**Exercise instructions:** Turn every line of the listing below into a numbered list, leaving out any blank lines.

----- Records supplied -----

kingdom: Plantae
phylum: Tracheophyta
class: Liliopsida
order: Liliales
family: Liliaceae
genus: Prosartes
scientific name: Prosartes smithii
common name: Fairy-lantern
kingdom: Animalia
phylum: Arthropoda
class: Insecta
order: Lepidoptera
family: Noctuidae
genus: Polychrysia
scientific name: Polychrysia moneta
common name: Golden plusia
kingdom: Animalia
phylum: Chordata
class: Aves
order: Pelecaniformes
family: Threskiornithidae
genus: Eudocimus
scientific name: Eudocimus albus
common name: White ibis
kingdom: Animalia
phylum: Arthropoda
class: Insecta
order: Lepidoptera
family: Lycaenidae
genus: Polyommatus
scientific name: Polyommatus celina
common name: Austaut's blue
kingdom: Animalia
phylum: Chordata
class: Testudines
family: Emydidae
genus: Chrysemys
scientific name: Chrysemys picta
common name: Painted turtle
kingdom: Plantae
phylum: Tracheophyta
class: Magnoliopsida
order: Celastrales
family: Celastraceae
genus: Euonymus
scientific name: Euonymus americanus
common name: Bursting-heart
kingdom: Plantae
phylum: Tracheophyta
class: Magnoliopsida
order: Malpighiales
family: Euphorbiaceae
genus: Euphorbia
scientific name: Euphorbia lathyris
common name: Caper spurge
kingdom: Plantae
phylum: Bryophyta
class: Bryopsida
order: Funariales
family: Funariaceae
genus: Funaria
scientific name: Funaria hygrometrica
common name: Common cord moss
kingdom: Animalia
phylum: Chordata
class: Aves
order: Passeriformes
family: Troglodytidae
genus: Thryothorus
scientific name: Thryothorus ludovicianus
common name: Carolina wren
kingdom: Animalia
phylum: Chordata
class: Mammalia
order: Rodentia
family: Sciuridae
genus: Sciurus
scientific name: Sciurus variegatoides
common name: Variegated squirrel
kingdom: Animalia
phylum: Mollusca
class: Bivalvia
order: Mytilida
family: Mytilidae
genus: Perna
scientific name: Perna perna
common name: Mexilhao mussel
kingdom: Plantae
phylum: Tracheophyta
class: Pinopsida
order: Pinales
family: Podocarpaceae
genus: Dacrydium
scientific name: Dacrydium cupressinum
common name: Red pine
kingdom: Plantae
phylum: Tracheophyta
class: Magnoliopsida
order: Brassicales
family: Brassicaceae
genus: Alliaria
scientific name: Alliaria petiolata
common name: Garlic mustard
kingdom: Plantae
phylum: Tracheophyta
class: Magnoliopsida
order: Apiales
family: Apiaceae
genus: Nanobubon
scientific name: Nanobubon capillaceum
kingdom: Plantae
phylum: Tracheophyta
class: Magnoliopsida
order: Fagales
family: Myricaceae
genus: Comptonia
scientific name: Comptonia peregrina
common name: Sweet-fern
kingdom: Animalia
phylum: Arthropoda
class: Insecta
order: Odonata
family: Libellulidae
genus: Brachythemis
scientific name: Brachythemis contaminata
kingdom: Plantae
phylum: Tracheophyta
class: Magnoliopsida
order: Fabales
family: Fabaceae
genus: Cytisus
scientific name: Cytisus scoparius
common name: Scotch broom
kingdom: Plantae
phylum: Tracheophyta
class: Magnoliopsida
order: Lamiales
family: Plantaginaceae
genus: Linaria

-----

**Response to the task:**
1. kingdom: Plantae
2. phylum: Tracheophyta
3. class: Liliopsida
4. order: Liliales
5. family: Liliaceae
6. genus: Prosartes
7. scientific name: Prosartes smithii
8. common name: Fairy-lantern
9. kingdom: Animalia
10. phylum: Arthropoda
11. class: Insecta
12. order: Lepidoptera
13. family: Noctuidae
14. genus: Polychrysia
15. scientific name: Polychrysia moneta
16. common name: Golden plusia
17. kingdom: Animalia
18. phylum: Chordata
19. class: Aves
20. order: Pelecaniformes
21. family: Threskiornithidae
22. genus: Eudocimus
23. scientific name: Eudocimus albus
24. common name: White ibis
25. kingdom: Animalia
26. phylum: Arthropoda
27. class: Insecta
28. order: Lepidoptera
29. family: Lycaenidae
30. genus: Polyommatus
31. scientific name: Polyommatus celina
32. common name: Austaut's blue
33. kingdom: Animalia
34. phylum: Chordata
35. class: Testudines
36. family: Emydidae
37. genus: Chrysemys
38. scientific name: Chrysemys picta
39. common name: Painted turtle
40. kingdom: Plantae
41. phylum: Tracheophyta
42. class: Magnoliopsida
43. order: Celastrales
44. family: Celastraceae
45. genus: Euonymus
46. scientific name: Euonymus americanus
47. common name: Bursting-heart
48. kingdom: Plantae
49. phylum: Tracheophyta
50. class: Magnoliopsida
51. order: Malpighiales
52. family: Euphorbiaceae
53. genus: Euphorbia
54. scientific name: Euphorbia lathyris
55. common name: Caper spurge
56. kingdom: Plantae
57. phylum: Bryophyta
58. class: Bryopsida
59. order: Funariales
60. family: Funariaceae
61. genus: Funaria
62. scientific name: Funaria hygrometrica
63. common name: Common cord moss
64. kingdom: Animalia
65. phylum: Chordata
66. class: Aves
67. order: Passeriformes
68. family: Troglodytidae
69. genus: Thryothorus
70. scientific name: Thryothorus ludovicianus
71. common name: Carolina wren
72. kingdom: Animalia
73. phylum: Chordata
74. class: Mammalia
75. order: Rodentia
76. family: Sciuridae
77. genus: Sciurus
78. scientific name: Sciurus variegatoides
79. common name: Variegated squirrel
80. kingdom: Animalia
81. phylum: Mollusca
82. class: Bivalvia
83. order: Mytilida
84. family: Mytilidae
85. genus: Perna
86. scientific name: Perna perna
87. common name: Mexilhao mussel
88. kingdom: Plantae
89. phylum: Tracheophyta
90. class: Pinopsida
91. order: Pinales
92. family: Podocarpaceae
93. genus: Dacrydium
94. scientific name: Dacrydium cupressinum
95. common name: Red pine
96. kingdom: Plantae
97. phylum: Tracheophyta
98. class: Magnoliopsida
99. order: Brassicales
100. family: Brassicaceae
101. genus: Alliaria
102. scientific name: Alliaria petiolata
103. common name: Garlic mustard
104. kingdom: Plantae
105. phylum: Tracheophyta
106. class: Magnoliopsida
107. order: Apiales
108. family: Apiaceae
109. genus: Nanobubon
110. scientific name: Nanobubon capillaceum
111. kingdom: Plantae
112. phylum: Tracheophyta
113. class: Magnoliopsida
114. order: Fagales
115. family: Myricaceae
116. genus: Comptonia
117. scientific name: Comptonia peregrina
118. common name: Sweet-fern
119. kingdom: Animalia
120. phylum: Arthropoda
121. class: Insecta
122. order: Odonata
123. family: Libellulidae
124. genus: Brachythemis
125. scientific name: Brachythemis contaminata
126. kingdom: Plantae
127. phylum: Tracheophyta
128. class: Magnoliopsida
129. order: Fabales
130. family: Fabaceae
131. genus: Cytisus
132. scientific name: Cytisus scoparius
133. common name: Scotch broom
134. kingdom: Plantae
135. phylum: Tracheophyta
136. class: Magnoliopsida
137. order: Lamiales
138. family: Plantaginaceae
139. genus: Linaria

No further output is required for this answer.